— Assignment —
The reply should hold every line of the data, unchanged and complete.
---- Records for this exercise
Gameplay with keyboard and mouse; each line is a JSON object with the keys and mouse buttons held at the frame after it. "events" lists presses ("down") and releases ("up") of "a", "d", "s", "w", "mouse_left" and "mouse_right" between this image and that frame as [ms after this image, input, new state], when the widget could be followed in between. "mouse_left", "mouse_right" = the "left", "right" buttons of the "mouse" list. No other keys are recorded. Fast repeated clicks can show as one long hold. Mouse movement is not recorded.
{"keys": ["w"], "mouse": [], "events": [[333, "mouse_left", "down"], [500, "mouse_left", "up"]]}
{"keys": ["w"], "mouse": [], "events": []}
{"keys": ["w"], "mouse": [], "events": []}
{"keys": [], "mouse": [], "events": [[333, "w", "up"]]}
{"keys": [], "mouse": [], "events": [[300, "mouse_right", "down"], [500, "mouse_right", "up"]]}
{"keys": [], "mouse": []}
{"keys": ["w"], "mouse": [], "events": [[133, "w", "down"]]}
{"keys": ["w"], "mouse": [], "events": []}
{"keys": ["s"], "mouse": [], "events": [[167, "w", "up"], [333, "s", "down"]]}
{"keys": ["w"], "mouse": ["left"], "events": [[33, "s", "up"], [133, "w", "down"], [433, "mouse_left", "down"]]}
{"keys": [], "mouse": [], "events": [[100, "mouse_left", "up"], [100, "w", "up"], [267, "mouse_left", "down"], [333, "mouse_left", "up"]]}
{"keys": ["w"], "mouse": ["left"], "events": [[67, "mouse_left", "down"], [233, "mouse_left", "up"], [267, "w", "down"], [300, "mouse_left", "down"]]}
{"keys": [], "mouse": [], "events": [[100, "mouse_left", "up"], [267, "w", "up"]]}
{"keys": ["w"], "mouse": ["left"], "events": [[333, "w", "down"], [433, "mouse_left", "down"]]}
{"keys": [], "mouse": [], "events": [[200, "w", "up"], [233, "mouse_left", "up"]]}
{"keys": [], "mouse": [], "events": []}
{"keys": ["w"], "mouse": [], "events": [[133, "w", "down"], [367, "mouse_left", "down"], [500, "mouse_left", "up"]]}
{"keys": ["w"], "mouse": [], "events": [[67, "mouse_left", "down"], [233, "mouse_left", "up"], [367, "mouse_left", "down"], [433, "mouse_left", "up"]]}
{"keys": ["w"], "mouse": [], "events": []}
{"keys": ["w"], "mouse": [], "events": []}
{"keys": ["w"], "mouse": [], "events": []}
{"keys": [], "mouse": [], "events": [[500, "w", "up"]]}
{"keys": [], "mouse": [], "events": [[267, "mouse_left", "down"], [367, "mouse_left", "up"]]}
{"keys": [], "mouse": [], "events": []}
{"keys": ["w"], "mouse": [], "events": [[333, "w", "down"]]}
--------
— Your solution —
Gameplay with keyboard and mouse; each line is a JSON object with the keys and mouse buttons held at the frame after it. "events" lists presses ("down") and releases ("up") of "a", "d", "s", "w", "mouse_left" and "mouse_right" between this image and that frame as [ms after this image, input, new state], when the widget could be followed in between. "mouse_left", "mouse_right" = the "left", "right" buttons of the "mouse" list. No other keys are recorded. Fast repeated clicks can show as one long hold. Mouse movement is not recorded.
{"keys": ["w"], "mouse": [], "events": [[333, "mouse_left", "down"], [500, "mouse_left", "up"]]}
{"keys": ["w"], "mouse": [], "events": []}
{"keys": ["w"], "mouse": [], "events": []}
{"keys": [], "mouse": [], "events": [[333, "w", "up"]]}
{"keys": [], "mouse": [], "events": [[300, "mouse_right", "down"], [500, "mouse_right", "up"]]}
{"keys": [], "mouse": []}
{"keys": ["w"], "mouse": [], "events": [[133, "w", "down"]]}
{"keys": ["w"], "mouse": [], "events": []}
{"keys": ["s"], "mouse": [], "events": [[167, "w", "up"], [333, "s", "down"]]}
{"keys": ["w"], "mouse": ["left"], "events": [[33, "s", "up"], [133, "w", "down"], [433, "mouse_left", "down"]]}
{"keys": [], "mouse": [], "events": [[100, "mouse_left", "up"], [100, "w", "up"], [267, "mouse_left", "down"], [333, "mouse_left", "up"]]}
{"keys": ["w"], "mouse": ["left"], "events": [[67, "mouse_left", "down"], [233, "mouse_left", "up"], [267, "w", "down"], [300, "mouse_left", "down"]]}
{"keys": [], "mouse": [], "events": [[100, "mouse_left", "up"], [267, "w", "up"]]}
{"keys": ["w"], "mouse": ["left"], "events": [[333, "w", "down"], [433, "mouse_left", "down"]]}
{"keys": [], "mouse": [], "events": [[200, "w", "up"], [233, "mouse_left", "up"]]}
{"keys": [], "mouse": [], "events": []}
{"keys": ["w"], "mouse": [], "events": [[133, "w", "down"], [367, "mouse_left", "down"], [500, "mouse_left", "up"]]}
{"keys": ["w"], "mouse": [], "events": [[67, "mouse_left", "down"], [233, "mouse_left", "up"], [367, "mouse_left", "down"], [433, "mouse_left", "up"]]}
{"keys": ["w"], "mouse": [], "events": []}
{"keys": ["w"], "mouse": [], "events": []}
{"keys": ["w"], "mouse": [], "events": []}
{"keys": [], "mouse": [], "events": [[500, "w", "up"]]}
{"keys": [], "mouse": [], "events": [[267, "mouse_left", "down"], [367, "mouse_left", "up"]]}
{"keys": [], "mouse": [], "events": []}
{"keys": ["w"], "mouse": [], "events": [[333, "w", "down"]]}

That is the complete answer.